Your goal
Find the lines below in which the string "Seminar" occurs. Copy each one.

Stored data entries
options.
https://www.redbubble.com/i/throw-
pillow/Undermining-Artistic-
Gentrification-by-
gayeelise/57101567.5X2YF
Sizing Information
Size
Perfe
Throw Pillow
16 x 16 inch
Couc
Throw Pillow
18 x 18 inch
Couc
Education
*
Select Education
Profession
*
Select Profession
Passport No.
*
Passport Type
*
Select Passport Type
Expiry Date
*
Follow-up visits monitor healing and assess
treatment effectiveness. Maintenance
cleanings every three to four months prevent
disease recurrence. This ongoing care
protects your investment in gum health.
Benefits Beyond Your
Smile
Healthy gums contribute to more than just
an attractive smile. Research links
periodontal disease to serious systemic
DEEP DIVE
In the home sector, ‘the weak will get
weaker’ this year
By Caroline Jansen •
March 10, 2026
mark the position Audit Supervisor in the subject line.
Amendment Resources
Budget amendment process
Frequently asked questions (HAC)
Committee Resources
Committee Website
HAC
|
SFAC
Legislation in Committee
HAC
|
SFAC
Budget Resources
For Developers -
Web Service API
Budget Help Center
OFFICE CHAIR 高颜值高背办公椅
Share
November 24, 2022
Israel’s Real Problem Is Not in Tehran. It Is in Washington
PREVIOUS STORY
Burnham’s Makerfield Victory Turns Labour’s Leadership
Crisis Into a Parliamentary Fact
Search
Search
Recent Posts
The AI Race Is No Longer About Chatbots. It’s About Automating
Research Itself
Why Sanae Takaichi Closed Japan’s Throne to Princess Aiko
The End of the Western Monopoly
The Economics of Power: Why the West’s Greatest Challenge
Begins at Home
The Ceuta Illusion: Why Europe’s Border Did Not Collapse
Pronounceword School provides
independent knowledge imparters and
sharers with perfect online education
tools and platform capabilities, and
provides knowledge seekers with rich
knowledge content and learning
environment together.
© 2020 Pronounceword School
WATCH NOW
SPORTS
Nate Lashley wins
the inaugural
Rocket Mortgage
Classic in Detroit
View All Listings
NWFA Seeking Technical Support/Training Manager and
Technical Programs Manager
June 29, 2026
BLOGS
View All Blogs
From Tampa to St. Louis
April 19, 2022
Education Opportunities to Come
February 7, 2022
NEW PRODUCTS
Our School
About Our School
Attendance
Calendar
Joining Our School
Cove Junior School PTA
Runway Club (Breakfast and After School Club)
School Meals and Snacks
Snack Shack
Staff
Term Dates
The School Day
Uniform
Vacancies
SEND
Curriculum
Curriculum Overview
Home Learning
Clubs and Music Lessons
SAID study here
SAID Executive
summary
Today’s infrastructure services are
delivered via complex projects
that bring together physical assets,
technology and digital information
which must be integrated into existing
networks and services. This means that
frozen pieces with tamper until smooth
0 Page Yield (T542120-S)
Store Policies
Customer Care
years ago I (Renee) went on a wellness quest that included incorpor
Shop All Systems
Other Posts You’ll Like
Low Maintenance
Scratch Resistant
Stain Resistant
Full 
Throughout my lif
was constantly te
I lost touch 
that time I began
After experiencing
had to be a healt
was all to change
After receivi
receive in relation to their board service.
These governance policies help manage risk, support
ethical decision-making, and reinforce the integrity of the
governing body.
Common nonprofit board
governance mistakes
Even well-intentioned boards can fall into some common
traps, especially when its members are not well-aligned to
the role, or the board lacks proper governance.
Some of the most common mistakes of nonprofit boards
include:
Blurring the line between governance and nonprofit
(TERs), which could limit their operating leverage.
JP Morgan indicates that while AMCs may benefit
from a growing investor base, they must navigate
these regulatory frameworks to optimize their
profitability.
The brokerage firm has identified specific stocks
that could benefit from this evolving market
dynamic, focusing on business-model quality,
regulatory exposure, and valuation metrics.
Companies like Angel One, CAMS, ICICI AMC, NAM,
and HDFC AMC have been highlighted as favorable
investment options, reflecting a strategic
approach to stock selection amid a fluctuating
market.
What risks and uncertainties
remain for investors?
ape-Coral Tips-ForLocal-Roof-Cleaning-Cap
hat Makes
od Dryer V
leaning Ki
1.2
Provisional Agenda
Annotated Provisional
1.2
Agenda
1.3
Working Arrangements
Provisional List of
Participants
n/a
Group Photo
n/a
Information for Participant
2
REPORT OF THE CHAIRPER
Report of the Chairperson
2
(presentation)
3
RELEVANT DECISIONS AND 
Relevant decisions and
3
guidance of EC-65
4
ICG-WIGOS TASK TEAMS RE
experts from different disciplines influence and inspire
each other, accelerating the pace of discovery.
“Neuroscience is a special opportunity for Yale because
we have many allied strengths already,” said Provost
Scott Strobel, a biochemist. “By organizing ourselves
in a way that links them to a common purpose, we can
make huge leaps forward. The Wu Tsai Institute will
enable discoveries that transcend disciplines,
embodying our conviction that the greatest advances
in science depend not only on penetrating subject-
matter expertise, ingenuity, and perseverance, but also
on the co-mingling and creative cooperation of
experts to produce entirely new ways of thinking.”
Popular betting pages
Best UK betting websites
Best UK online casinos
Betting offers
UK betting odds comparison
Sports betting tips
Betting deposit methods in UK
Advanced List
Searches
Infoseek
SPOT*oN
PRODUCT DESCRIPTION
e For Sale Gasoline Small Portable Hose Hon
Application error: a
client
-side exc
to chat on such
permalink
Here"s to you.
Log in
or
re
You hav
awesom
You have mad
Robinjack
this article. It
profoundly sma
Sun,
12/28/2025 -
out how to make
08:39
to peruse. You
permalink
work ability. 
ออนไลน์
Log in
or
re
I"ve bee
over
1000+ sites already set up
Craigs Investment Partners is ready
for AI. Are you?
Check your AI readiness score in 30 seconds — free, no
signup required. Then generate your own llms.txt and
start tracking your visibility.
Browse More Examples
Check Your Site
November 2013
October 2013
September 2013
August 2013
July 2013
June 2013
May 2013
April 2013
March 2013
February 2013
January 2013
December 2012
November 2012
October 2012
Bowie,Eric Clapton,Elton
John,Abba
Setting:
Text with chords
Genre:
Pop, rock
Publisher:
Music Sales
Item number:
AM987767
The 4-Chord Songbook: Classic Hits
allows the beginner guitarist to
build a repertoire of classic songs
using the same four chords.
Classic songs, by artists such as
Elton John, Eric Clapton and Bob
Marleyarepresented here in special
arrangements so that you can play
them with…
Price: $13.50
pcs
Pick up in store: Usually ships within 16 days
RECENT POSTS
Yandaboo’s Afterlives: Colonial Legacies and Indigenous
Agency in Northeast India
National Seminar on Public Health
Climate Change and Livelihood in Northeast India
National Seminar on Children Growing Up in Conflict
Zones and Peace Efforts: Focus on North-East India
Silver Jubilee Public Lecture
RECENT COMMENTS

Output for this task
National Seminar on Public Health
National Seminar on Children Growing Up in Conflict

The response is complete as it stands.